In a sign of how important hiring and the politics surrounding it have become for the company, the release on Monday included a quote from Jeff Bezos, Amazon’s founder and chief executive. Usually, Mr. Bezos’ top deputies or other company executives are quoted in such announcements or made available for interviews with the news media.
Amazon has signaled to investors that it is entering a reinvestment cycle, where its costs will increase as it seeks to expand in strategic areas. In its latest earnings call with Wall Street analysts, the company highlighted the recent growth of the sales and marketing staffs for its cloud computing services and for the logistics and transportation networks it is building to make deliveries.

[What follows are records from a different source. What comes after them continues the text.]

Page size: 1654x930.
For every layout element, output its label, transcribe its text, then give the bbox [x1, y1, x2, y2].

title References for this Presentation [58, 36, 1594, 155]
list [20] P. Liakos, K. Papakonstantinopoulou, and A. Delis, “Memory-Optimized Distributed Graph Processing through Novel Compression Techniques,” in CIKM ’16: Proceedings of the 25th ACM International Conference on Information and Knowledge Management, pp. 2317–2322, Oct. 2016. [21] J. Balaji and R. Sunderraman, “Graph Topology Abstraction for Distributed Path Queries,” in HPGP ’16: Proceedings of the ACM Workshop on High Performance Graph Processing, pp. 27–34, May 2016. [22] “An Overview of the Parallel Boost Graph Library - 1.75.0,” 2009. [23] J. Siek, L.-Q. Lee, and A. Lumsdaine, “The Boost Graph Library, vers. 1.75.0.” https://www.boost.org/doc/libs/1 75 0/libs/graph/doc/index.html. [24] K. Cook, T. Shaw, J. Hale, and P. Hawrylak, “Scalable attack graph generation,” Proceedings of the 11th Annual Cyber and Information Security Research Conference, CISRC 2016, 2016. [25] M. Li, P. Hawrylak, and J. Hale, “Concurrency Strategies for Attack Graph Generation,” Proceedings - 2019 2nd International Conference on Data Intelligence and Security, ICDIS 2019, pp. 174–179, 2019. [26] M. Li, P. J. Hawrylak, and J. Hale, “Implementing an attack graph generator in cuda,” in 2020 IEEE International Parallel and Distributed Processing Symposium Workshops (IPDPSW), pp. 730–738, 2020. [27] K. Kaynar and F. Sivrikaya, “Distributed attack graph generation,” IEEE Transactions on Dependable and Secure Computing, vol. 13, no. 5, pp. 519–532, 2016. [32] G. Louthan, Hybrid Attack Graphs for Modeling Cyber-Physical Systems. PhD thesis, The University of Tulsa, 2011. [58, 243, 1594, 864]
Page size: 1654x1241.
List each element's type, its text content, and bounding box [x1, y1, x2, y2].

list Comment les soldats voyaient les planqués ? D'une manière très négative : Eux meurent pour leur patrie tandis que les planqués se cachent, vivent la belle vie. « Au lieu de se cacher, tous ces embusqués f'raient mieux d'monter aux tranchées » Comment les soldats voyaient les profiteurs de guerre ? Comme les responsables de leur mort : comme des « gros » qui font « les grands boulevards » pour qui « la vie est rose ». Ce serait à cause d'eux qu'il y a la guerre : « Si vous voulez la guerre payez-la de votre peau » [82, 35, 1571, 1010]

The 30,000 open positions do not herald one major new investment, as was the case two years ago when Amazon said it would search for a second headquarters to complement its home in Seattle, which has all but turned into a company town. Amazon said that adding the new headquarters would create 50,000 jobs.
The company is now having to rejigger its hiring plans after stumbling on its idea of splitting the second headquarters between New York City and Arlington, Va. Amazon backed out of New York, saying it would take the 25,000 jobs that the city would have gotten and spread them among various places, including New York.
The company has scheduled hiring fairs in six cities on Sept. 17, including Nashville, where it is building a major outpost for its vast logistics operations network, and Arlington, Boston, Chicago, Dallas and Seattle. Boston has been a base for developing the Alexa voice assistant, while Dallas and Chicago have openings for cloud computing engineers and support roles for corporate customers.